Crítica: Space Jam: Um Novo Legado – HBO Max: O Filme.

Desde os rumores anos atrás sobre um novo Space Jam, eu me sentia animado em ver Pernalonga, Patolino e companhia novamente nas quadras de basquete com algum gigante. Cá estamos, LeBron “King” James é o astro da vez, e a Warner ainda deu espaço para outras propriedades aparecerem……. E os caras decidiram focar num drama genérico de pai e filho e escantear os Looney Tunes e ter quase zero fator nostalgia. Começamos bem…

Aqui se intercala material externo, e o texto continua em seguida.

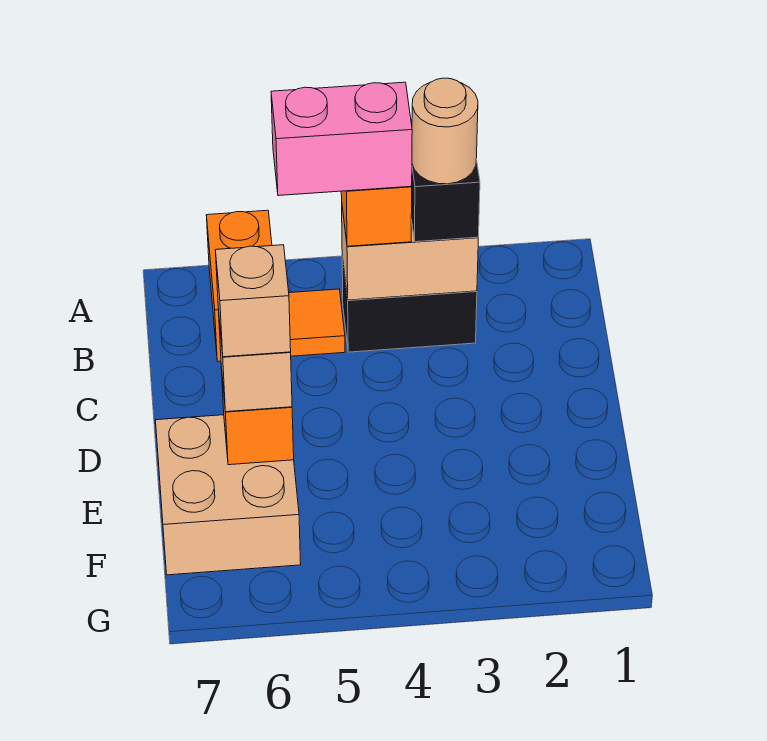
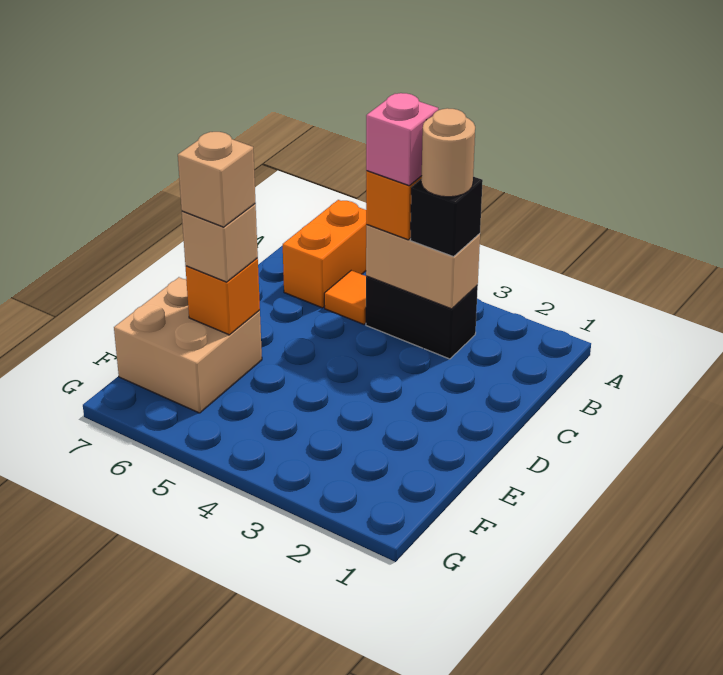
pink 1x2 brick [271,82,412,196] -> pink 1x1 brick [366,93,438,186]

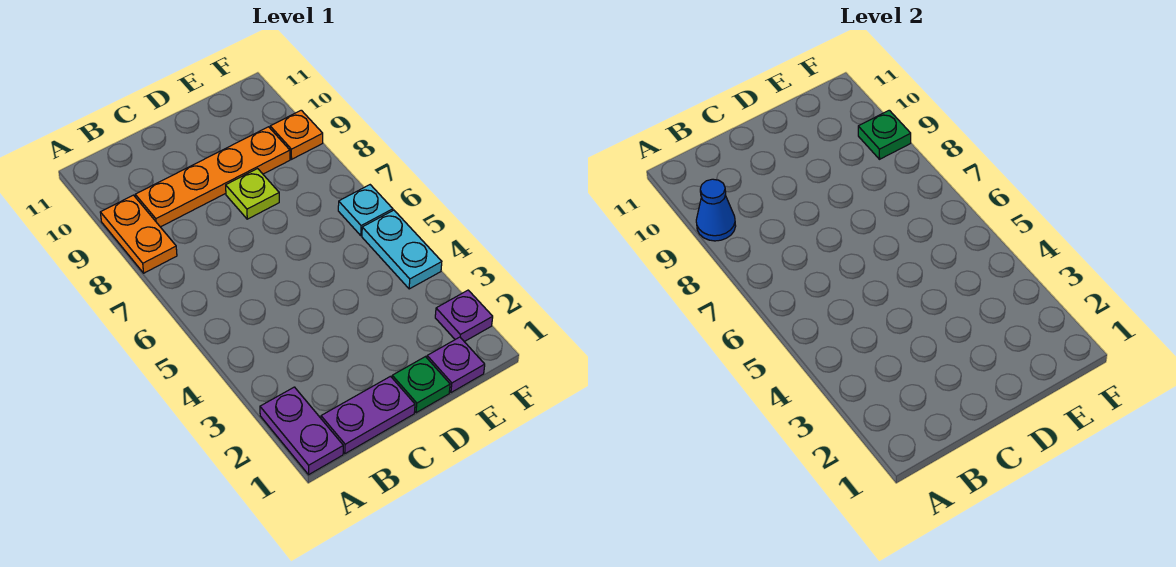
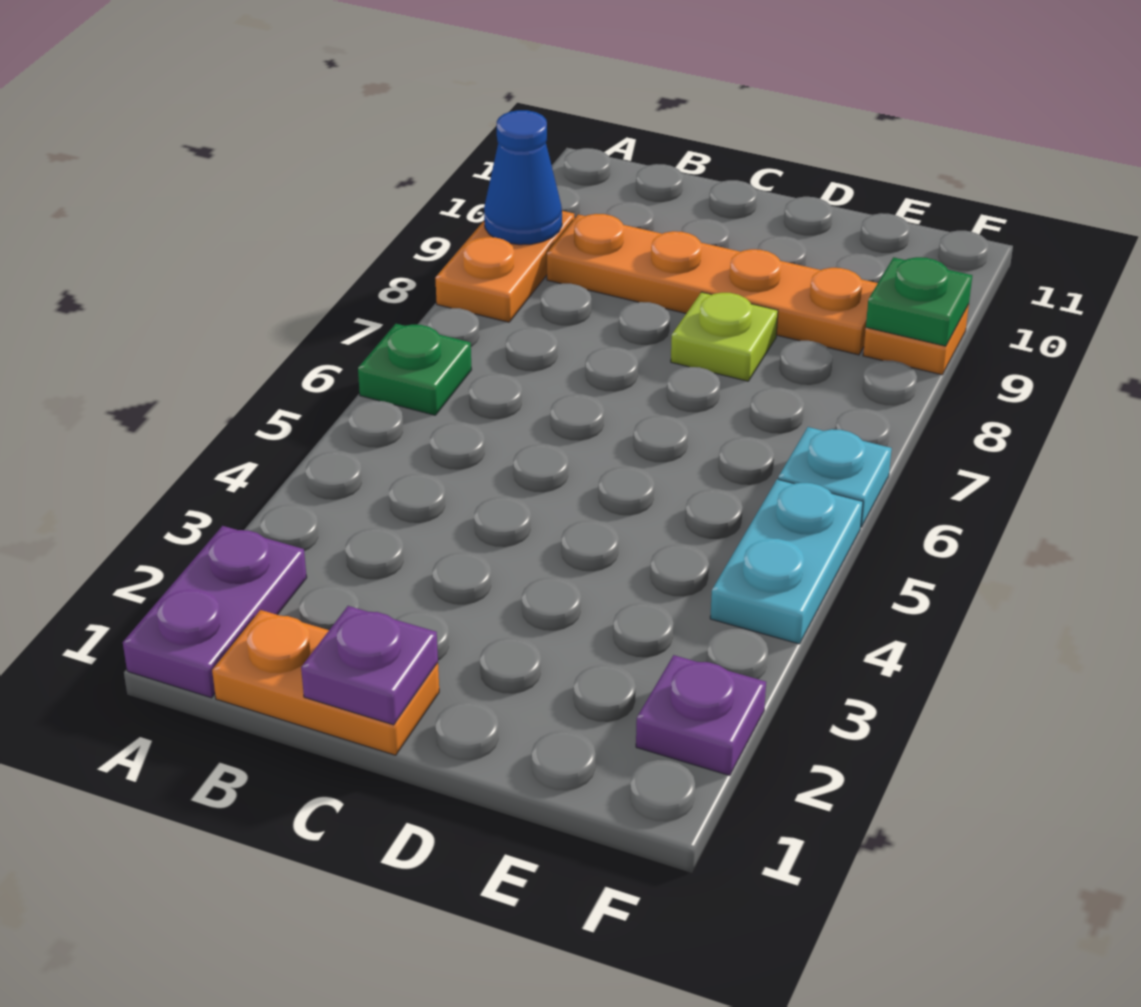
purple 1x2 plate [321,376,415,454] -> orange 1x2 plate [212,610,439,755]
green 1x1 plate [392,357,450,413] -> green 1x1 plate moved to [358,324,472,415]
purple 1x1 plate [427,337,485,393] -> purple 1x1 plate moved to [301,606,438,725]

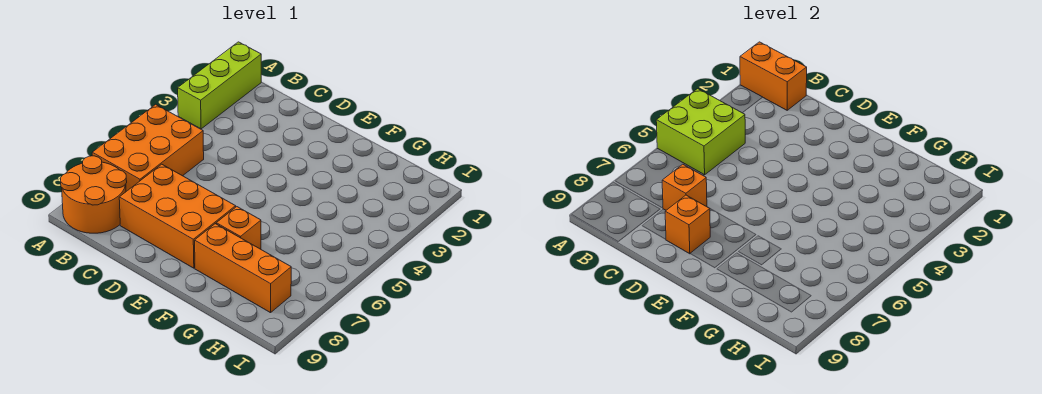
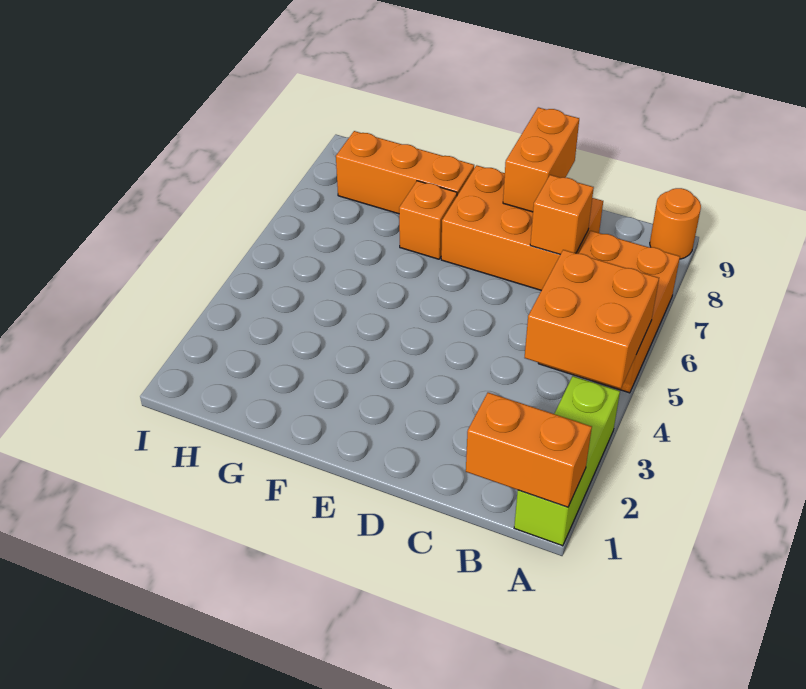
lime 2x2 brick [656,89,745,175] -> orange 2x2 brick [525,250,659,389]
orange 2x2 round brick [60,156,127,233] -> orange 1x1 round brick [650,188,701,259]
orange 1x1 brick [665,195,710,254] -> orange 1x2 brick [503,107,579,212]

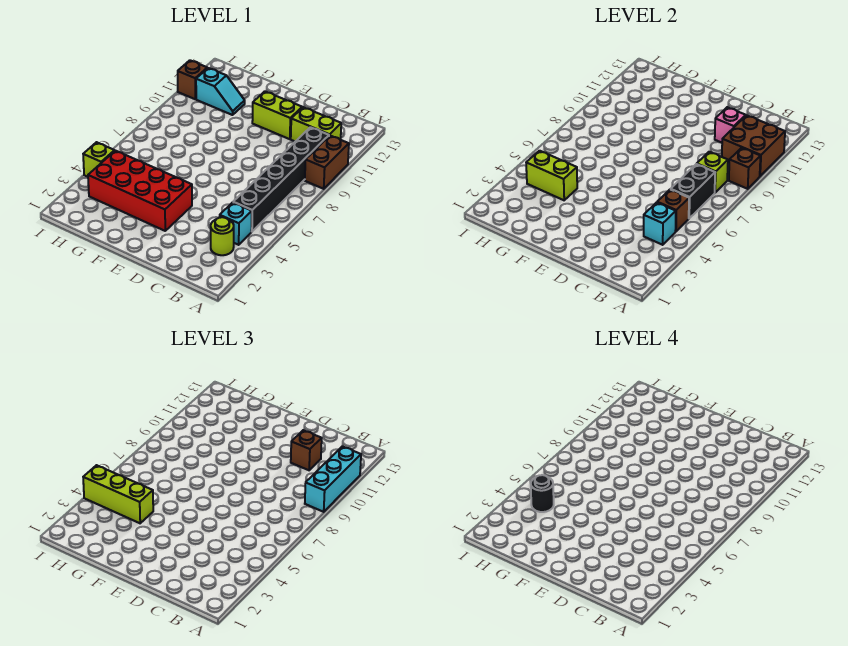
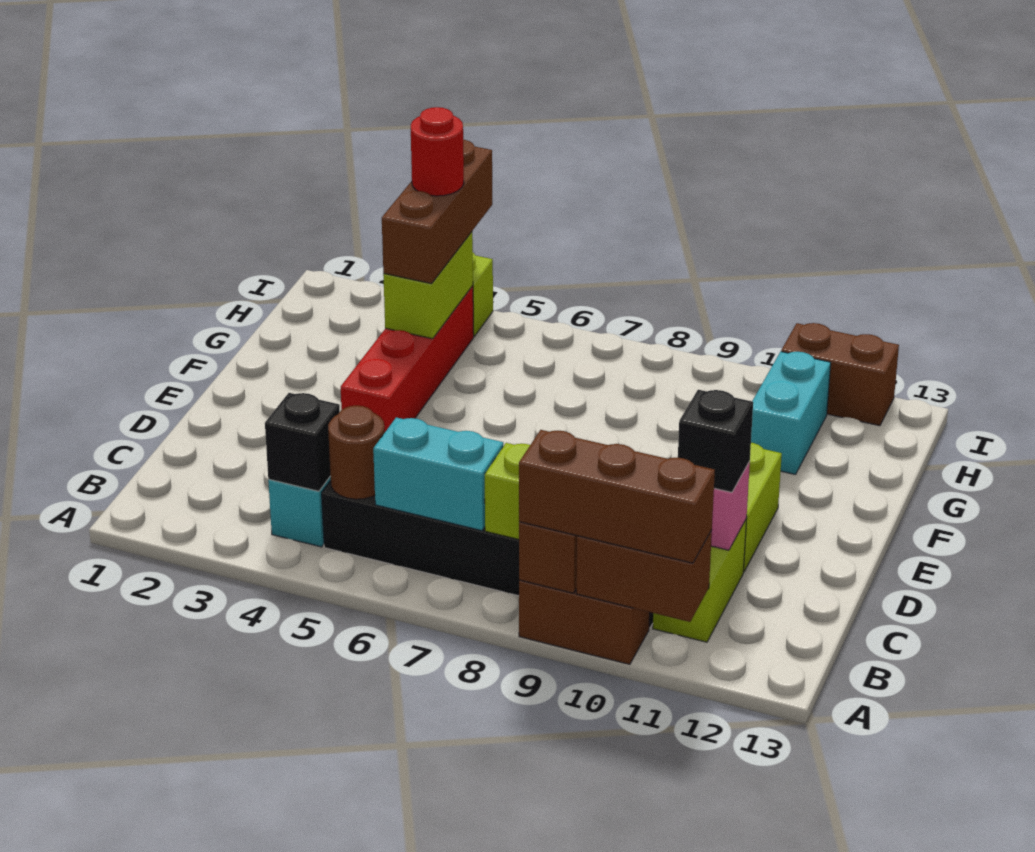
cyan 1x3 brick [305,446,361,512] -> brown 1x3 brick [519,430,715,563]
brown 2x2 brick [722,115,785,176] -> brown 1x2 brick [576,530,712,622]
lime 1x1 round brick [211,217,234,255] -> none
cyan 1x1 brick [644,202,676,245] -> black 1x1 brick [265,393,340,491]
brown 1x1 brick [657,189,689,231] -> brown 1x1 round brick [328,406,385,499]
black 1x2 brick [671,164,715,218] -> cyan 1x2 brick [373,417,503,531]
brown 1x1 brick [291,430,322,470] -> black 1x1 brick [678,390,753,492]
red 2x4 brick [88,151,192,231] -> red 1x4 brick [341,286,474,432]
lime 1x3 brick [83,465,153,523] -> brown 1x3 brick [382,140,492,284]
cyan 1x2 slope [196,68,245,115] -> cyan 1x2 brick [751,352,831,475]
black 1x1 round brick [531,475,554,512] -> red 1x1 round brick [411,107,464,196]
brown 1x1 brick [178,60,207,99] -> brown 1x2 brick [781,323,899,426]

Então, eu consegui gostar e Space Jam: Um Novo Legado, única e exclusivamente graças ao meu amor pelos Looney Tunes. Eu cresci vendo esses personagens e, mesmo com menos destaque do que realmente mereciam, os momentos onde os Tunes dominam são realmente interessantes. Contudo, esses momentos são muito poucos se comparados ao seus companheiros de tela, e não estou falando do LeBron, que é operante até onde consegue, mas eu me refiro mesmo aos outros dois protagonistas desse filme, o vilão Al G (Don Cheadle) e o filho de James. Cheadle até tenta criar um personagem carismático com suas caras e bocas, mas é só um bebê chorão que é ainda mais burro que os ETs da Montanha Bobolandia do filme original, e por fim, temos Dom James, de longe a coisa mais sem sal e sem qualquer carisma pra ao menos você se importar. “Ah, mas você tá querendo demais de Space Jam”, talvez. Mas é errado eu querer uma história bacaninha pra justificar o “grande jogo”? Grande jogo esse que também sofre por perder o foco principal, sendo jogado pro terceiro ato, de longe a melhor parte do filme.

Até o ponto da partida, o filme oscila entre momentos legais com Pernalonga e LeBron viajando pelos mundos da Warner, coisa que não dura tempo suficiente para ser interessante como devia, e momentos tediantes entre o vilão e o filho do astro do basquete. Toda a trajetória de LeBron enquanto recrutava os outros Looney Tunes parece um vislumbre do que esse filme poderia ter sido, visto que em nenhum momento ele se interessa em emular seu original, o que não seria ruim se ao menos fosse feito de forma operante.

Sendo justo, os 30 minutos finais são bem empolgantes, pois novamente os Looney Tunes roubam os holofotes para si, rendendo boas piadas na medida do possível e deixam completamente de lado o núcleo humano. Aí sim vemos o Space Jam que muitos queriam, e é recompensador o suficiente para você aturar os outros dois atos.

Ainda assim, Um Novo Legado me pareceu mais uma tentativa de criar seu próprio Jogador Número 1, o que não seria ruim, mas o que foi feito aqui se resume a: “Ei! Lembra desses filmes e séries que vocês adoram? E esses desenhos aqui? Nostálgico né? Sabe onde todos eles estão? NO HBOMAX! VEM PRA CÁ!”.